O projeto entrou na pauta após o presidente da Casa, Euní­cio Oliveira (MDB), colocar em votação e aprovar um requeri­mento pedindo a inclusão do reajuste do judiciário em caráter de urgência, na noite anterior. A proposta fora aprovada na Câmara dos Deputados e esta­va parada na Comissão de As­suntos Econômicos do Senado havia dois anos. Após aprova­ção no Senador, a proposta vai passar pelas mãos do presidente Michel Temer.

Segundo estudos técnicos do Senado, o impacto nas contas públicas causado pelos reajustes pode chegar a R$ 6 bilhões por ano graças ao chamado “efeito-cascata”. Isso porque as funções de ministro do STF servem de parâmetro para os salários de todo o Judiciário, como juízes, desembargadores e membros do Ministério Público em todas as instâncias.
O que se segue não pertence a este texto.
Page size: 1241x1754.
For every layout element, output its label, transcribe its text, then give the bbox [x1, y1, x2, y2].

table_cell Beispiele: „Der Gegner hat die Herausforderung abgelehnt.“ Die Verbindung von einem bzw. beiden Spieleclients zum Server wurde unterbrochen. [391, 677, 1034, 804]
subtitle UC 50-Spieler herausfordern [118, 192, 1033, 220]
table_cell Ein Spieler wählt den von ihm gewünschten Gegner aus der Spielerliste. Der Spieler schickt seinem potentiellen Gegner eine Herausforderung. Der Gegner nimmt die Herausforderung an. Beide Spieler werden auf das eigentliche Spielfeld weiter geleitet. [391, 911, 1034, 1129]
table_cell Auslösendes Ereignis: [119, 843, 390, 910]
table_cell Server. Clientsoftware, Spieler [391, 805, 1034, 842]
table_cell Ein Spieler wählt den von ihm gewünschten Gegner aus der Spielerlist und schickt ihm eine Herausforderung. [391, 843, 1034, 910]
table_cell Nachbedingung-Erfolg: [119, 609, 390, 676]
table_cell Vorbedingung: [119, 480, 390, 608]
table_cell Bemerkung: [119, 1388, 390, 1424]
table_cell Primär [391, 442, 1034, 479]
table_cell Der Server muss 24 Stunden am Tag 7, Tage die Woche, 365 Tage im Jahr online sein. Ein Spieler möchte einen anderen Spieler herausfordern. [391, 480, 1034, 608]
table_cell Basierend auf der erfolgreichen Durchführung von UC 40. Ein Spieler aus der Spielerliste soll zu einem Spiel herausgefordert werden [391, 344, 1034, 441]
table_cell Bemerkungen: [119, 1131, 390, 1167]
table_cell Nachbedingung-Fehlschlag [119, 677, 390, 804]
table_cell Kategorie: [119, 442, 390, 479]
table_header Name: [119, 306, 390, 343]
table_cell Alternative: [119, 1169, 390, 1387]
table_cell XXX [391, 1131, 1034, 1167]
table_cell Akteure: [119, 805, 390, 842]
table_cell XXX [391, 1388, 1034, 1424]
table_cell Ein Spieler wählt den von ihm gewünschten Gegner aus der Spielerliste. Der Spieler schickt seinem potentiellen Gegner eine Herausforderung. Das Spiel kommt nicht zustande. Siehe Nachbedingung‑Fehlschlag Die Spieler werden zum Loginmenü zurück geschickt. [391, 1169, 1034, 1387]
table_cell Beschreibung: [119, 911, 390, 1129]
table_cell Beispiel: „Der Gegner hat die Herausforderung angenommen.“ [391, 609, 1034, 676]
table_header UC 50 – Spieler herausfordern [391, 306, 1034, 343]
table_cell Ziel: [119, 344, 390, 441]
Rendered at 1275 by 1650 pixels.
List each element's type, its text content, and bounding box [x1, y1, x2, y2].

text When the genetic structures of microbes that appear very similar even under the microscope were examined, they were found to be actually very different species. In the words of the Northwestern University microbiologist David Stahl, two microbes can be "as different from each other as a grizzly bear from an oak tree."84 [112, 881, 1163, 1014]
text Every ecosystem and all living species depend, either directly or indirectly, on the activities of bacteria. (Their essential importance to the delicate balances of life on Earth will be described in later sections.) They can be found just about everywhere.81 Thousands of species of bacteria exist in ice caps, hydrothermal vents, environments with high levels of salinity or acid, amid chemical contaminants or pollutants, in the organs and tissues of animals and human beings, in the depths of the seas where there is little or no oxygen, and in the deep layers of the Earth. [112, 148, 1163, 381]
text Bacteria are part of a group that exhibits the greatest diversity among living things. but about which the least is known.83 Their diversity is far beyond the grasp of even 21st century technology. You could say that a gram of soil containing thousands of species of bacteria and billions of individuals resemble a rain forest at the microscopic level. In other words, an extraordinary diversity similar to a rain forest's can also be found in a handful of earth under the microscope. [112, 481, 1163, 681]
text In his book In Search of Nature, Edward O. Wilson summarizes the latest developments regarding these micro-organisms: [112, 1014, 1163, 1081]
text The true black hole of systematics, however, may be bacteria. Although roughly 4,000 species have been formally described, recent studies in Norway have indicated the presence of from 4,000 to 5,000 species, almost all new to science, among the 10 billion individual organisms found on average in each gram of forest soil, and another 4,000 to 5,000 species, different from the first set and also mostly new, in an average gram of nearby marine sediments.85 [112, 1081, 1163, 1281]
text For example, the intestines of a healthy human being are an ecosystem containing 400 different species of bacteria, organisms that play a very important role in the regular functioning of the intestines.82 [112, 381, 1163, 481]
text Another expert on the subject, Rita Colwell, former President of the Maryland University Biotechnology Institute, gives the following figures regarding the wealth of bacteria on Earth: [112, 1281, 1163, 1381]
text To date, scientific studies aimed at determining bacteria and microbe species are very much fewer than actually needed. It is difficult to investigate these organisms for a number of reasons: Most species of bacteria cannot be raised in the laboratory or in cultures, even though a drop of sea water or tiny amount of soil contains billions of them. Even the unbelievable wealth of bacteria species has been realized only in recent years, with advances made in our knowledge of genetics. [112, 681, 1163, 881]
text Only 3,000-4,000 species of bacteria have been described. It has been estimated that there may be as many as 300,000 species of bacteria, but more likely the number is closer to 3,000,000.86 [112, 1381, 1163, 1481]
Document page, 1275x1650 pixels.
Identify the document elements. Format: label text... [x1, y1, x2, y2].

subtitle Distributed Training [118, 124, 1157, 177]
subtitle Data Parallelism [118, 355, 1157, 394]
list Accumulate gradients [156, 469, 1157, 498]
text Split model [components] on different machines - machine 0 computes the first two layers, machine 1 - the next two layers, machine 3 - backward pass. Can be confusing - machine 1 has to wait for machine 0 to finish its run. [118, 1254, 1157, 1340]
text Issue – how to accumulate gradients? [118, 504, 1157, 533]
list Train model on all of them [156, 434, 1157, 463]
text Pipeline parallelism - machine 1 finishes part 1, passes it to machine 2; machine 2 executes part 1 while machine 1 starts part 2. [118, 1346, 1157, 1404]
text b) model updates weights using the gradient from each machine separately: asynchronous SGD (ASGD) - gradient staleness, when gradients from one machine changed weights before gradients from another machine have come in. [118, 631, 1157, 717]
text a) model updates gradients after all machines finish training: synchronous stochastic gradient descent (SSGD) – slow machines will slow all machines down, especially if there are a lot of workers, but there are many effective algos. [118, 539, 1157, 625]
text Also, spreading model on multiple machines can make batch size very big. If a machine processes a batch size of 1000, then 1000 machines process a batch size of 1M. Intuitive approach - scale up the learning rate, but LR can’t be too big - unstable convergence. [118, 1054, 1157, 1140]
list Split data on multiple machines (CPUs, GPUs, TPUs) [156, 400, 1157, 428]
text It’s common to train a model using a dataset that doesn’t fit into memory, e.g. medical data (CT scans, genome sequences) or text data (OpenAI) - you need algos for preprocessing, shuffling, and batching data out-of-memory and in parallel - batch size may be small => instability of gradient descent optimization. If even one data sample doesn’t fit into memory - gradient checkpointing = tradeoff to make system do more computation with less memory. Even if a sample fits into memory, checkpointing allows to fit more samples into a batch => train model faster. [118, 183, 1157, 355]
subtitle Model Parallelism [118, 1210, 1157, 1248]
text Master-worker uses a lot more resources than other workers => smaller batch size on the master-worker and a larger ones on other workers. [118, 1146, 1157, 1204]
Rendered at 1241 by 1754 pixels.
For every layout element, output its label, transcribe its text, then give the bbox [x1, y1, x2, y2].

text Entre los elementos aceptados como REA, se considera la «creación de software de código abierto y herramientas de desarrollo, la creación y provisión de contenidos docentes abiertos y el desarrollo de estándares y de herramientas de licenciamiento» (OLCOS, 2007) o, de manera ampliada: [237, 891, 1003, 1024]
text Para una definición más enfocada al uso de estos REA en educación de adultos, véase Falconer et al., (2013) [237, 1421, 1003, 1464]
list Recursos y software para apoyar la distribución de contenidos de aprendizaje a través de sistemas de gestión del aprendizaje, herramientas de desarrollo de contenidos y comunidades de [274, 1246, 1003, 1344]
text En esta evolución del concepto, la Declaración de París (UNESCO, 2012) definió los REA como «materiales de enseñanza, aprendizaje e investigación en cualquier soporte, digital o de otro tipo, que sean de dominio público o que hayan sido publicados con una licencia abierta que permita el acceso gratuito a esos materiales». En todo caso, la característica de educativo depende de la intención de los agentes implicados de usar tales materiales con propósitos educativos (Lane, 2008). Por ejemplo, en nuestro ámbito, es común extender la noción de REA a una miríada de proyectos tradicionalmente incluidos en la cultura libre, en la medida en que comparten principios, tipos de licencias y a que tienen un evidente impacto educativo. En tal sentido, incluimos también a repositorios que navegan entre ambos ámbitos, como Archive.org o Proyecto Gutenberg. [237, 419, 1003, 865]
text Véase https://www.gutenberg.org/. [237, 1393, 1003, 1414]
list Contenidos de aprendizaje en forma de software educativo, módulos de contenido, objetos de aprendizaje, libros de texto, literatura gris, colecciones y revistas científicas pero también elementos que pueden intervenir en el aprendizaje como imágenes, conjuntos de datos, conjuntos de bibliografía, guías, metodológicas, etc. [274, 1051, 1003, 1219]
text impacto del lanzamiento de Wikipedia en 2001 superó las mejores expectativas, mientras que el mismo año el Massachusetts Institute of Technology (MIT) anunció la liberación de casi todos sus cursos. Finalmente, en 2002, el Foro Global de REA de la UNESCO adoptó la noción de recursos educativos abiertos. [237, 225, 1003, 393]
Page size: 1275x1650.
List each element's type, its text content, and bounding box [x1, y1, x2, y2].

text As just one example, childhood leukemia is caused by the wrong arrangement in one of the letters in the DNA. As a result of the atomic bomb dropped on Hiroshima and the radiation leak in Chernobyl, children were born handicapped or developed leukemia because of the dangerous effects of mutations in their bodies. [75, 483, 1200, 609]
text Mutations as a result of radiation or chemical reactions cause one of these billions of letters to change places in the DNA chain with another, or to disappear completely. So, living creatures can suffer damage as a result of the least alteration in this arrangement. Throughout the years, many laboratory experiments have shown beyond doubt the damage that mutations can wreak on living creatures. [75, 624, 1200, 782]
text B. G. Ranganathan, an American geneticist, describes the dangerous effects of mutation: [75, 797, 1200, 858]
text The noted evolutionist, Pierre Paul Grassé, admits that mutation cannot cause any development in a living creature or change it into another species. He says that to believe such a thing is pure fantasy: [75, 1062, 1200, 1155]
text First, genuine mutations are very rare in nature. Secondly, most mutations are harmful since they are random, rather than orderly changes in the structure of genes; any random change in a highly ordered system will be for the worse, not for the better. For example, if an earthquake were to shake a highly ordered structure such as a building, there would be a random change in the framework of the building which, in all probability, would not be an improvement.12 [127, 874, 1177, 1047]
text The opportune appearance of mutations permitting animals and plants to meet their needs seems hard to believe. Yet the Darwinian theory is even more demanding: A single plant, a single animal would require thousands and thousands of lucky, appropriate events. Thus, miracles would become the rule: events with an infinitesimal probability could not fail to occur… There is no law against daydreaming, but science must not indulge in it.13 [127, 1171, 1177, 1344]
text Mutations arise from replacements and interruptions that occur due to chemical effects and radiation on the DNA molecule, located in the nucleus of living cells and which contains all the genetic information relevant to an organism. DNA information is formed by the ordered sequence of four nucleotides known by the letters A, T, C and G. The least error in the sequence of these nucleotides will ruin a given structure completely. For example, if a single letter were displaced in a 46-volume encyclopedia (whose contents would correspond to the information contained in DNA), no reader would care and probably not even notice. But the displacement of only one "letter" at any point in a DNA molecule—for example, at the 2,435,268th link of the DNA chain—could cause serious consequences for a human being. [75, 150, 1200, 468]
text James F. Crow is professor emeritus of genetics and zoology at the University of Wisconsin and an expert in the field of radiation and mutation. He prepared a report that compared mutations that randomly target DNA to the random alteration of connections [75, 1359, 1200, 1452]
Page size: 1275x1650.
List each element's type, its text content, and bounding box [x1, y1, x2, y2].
O senador Cristovam Buar­que (PPS-DF), durante a defesa do seu voto contrário ao aumen­to, chegou a alfinetar o presi­dente do Senado por ter posto o projeto de lei na pauta, quando algum membro da Casa pediu que o microfone do senador ti­vesse o volume aumentado. Em tom de brincadeira, Cristovam disse a Eunício: “Presidente, por favor, não é possível que se tenha aumento de salário e não se te­nha aumento de volume”.

No STF
O presidente eleito Jair Bolsonaro (PSL) afirmou nes­ta quarta-feira, 7, ao chegar ao Supremo Tribunal Federal (STF) para encontro com o presidente da Corte, ministro Dias Toffoli, que os desafios do Brasil são muito grandes, “enormes”. Diante desses de­safios, Bolsonaro afirmou que tomará as decisões de forma melhor embasada possível. “Não podemos errar, apesar de sermos humanos”, disse.